While there is potential downside to a defendant testifying during a grand jury proceeding, on the other hand, the upside is complete victory before ever going to trial. And once again, grand jurors are human. In fact, unlike normal juries, they are often empaneled to hear scores of cases for weeks at a time. In almost every single one of those cases, the defendant will not testify. As a result, the process, more-or-less, becomes a rubber-stamping exercise. The prosecution makes the argument. Nobody is there to refute it. Indict. Indict. Indict. Indict. And then somebody shows up and says, “Hold on, I’m innocent!”
This can be a very powerful and compelling move for a defendant. In addition, defendants have the opportunity to make their own statements to a grand jury. They can actually write out what they want to say to ensure that they cover every point they want to make. They can also encourage the grand jurors to demand other pieces of evidence and call other witnesses, which can further connect the defendant with the grand jurors as if they are partners working together to uncover the truth.
We recently handled a high-profile white-collar criminal defense matter in which we were confident our client was innocent. We made a decision early on that we would have our client testify in the grand jury, and we let that be known to the District Attorney. Ultimately, the DA never did make that presentation, cancelling a scheduled proceeding in order to conduct a proffer session with our client and start a negotiation that ultimately led to a completely non-criminal disposition. Without our insistence on having the client testify—which also conveys a level of confidence to prosecutors that can be unnerving to them—it is very possible the prosecution would have proceeded.

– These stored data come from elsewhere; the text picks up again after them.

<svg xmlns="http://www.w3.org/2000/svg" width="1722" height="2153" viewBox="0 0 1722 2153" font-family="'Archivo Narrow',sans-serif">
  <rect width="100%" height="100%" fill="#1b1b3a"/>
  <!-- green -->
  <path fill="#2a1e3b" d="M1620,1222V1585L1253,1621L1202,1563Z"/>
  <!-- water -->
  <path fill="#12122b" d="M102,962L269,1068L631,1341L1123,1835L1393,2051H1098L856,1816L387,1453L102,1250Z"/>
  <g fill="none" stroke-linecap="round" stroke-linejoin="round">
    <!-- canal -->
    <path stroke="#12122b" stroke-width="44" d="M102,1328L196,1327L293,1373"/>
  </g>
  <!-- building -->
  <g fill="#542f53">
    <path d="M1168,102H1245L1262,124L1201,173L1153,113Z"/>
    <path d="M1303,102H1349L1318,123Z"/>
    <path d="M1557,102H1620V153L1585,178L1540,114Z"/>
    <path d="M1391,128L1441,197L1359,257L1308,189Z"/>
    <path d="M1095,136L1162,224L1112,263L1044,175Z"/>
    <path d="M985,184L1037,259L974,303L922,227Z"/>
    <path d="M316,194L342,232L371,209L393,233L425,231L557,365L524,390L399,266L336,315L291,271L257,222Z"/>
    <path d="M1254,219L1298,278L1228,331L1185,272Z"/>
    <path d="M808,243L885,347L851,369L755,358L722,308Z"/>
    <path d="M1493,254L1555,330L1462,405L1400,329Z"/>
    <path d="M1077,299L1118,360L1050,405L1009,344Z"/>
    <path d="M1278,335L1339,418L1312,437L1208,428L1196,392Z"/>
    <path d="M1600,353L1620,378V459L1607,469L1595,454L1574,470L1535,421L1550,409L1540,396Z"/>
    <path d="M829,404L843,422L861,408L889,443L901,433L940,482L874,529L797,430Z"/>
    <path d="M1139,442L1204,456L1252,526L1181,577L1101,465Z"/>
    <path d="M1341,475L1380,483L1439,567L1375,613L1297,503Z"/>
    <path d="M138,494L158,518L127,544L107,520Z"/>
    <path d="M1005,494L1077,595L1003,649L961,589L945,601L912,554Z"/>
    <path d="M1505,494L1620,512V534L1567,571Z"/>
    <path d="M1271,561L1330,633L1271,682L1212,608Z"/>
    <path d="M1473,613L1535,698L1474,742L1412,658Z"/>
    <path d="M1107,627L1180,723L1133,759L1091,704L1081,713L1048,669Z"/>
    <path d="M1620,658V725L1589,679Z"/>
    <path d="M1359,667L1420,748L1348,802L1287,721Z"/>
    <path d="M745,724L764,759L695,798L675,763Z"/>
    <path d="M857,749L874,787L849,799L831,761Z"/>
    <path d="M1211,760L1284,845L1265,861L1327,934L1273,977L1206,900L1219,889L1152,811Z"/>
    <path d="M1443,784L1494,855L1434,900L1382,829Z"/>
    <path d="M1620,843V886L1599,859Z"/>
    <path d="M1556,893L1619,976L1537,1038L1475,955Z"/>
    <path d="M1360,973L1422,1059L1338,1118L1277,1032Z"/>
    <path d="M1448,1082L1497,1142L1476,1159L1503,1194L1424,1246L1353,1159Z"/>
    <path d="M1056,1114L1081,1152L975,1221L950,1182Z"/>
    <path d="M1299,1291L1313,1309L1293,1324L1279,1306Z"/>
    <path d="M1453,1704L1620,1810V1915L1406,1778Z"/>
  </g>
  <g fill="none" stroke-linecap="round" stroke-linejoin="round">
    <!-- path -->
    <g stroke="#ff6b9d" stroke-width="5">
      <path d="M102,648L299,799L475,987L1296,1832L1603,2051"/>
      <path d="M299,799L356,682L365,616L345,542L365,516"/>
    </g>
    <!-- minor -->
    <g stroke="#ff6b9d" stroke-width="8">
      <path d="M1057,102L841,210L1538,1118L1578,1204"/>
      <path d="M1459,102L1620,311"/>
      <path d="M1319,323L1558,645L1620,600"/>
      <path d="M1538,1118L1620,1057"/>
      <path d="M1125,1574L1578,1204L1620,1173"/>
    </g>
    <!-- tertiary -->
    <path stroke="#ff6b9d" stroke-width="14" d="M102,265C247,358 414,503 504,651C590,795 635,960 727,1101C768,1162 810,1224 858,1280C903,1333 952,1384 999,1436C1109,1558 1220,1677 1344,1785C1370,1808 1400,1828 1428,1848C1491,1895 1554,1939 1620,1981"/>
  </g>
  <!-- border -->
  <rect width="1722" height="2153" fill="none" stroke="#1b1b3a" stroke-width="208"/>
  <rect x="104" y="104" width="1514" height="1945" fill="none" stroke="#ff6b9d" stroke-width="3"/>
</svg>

At any trial, but particularly in a criminal trial, jurors hear conflicting narratives and see evidence that tells a different story. They ultimately are looking for the signs, more than anything else, that indicate whose story feels more like the truth. When defendants sit meekly and silently in the corner and let someone brand them a criminal without punching back in their own defense, jurors have a tendency to believe the one full story they think they have been told. If only more defense teams had the guts and boldness to tell their story in their words, there would probably be way more acquittals and no true bills. That’s an inefficiency that we try to exploit. We call it Moneyball for lawyers.